PROBLEM:
Reproduce the WebTV page below word for word, from its title through its final sentence.

EXTRACT TO READ:
WebTV

Last major update: January 2002
Last minor update: April 2003.
Discussed version: Viewer 2.6
Viewer 2.8 has been released, but I haven't yet studied it.

WebTV is meant for browsing the WWW on a TV. It is currently owned by Microsoft.

Fact sheet:

WebTV is not a browser for a computer. Instead, it is meant to view web pages on a TV. Hence it has some severe limitations, the most important of which is that it has a small screen. It's been bought by Microsoft, which has redesigned the WebTV developer site. (Interesting details: the page is slightly too wide for WebTV, it is also not possible to click on some of the links in the Viewer).

I don't have a real WebTV, but I use the WebTV Viewer 2.6 to test my pages. As far as I understand the real WebTV is slightly better than the Viewer, so that everything that works in the Viewer should also work on WebTV. In addition, the real WebTV is automatically updated if there's a new patch or workaround, so that developers only have to worry about the latest version of WebTV.

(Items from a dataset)
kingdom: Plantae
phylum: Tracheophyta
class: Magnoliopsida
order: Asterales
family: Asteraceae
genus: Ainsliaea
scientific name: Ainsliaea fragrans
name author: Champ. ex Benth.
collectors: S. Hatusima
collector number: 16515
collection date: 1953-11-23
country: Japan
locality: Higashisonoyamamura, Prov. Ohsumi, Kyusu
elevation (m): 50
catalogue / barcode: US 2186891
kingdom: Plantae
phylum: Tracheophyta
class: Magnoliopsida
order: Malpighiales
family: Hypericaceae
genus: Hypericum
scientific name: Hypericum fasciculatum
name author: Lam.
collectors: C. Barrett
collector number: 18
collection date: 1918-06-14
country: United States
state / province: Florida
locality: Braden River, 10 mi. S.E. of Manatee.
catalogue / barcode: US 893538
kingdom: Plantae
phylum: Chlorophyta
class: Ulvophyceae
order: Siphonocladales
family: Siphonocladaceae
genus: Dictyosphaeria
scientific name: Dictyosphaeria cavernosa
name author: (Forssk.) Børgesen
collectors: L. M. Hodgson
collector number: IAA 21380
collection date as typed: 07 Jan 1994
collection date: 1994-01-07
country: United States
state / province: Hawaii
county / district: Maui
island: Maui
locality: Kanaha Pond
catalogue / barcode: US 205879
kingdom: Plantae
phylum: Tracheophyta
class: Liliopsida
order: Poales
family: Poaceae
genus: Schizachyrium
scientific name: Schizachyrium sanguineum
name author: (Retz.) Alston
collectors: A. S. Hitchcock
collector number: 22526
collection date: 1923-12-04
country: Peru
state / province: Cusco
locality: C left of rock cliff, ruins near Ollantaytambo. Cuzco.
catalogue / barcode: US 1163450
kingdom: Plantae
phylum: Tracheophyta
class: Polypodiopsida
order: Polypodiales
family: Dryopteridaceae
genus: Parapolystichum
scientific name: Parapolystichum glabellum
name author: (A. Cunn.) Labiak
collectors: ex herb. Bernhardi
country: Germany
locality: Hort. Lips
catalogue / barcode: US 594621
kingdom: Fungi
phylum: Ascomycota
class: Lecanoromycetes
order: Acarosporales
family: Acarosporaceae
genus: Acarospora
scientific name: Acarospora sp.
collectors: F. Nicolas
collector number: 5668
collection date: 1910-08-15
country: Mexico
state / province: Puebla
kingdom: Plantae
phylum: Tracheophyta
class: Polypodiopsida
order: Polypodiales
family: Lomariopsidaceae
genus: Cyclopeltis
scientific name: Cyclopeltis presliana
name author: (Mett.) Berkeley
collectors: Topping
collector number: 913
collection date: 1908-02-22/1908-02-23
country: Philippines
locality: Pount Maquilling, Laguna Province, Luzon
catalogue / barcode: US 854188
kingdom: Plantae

EXERCISE OUTPUT:
WebTV

Last major update: January 2002
Last minor update: April 2003.
Discussed version: Viewer 2.6
Viewer 2.8 has been released, but I haven't yet studied it.

WebTV is meant for browsing the WWW on a TV. It is currently owned by Microsoft.

Fact sheet:

WebTV is not a browser for a computer. Instead, it is meant to view web pages on a TV. Hence it has some severe limitations, the most important of which is that it has a small screen. It's been bought by Microsoft, which has redesigned the WebTV developer site. (Interesting details: the page is slightly too wide for WebTV, it is also not possible to click on some of the links in the Viewer).

I don't have a real WebTV, but I use the WebTV Viewer 2.6 to test my pages. As far as I understand the real WebTV is slightly better than the Viewer, so that everything that works in the Viewer should also work on WebTV. In addition, the real WebTV is automatically updated if there's a new patch or workaround, so that developers only have to worry about the latest version of WebTV.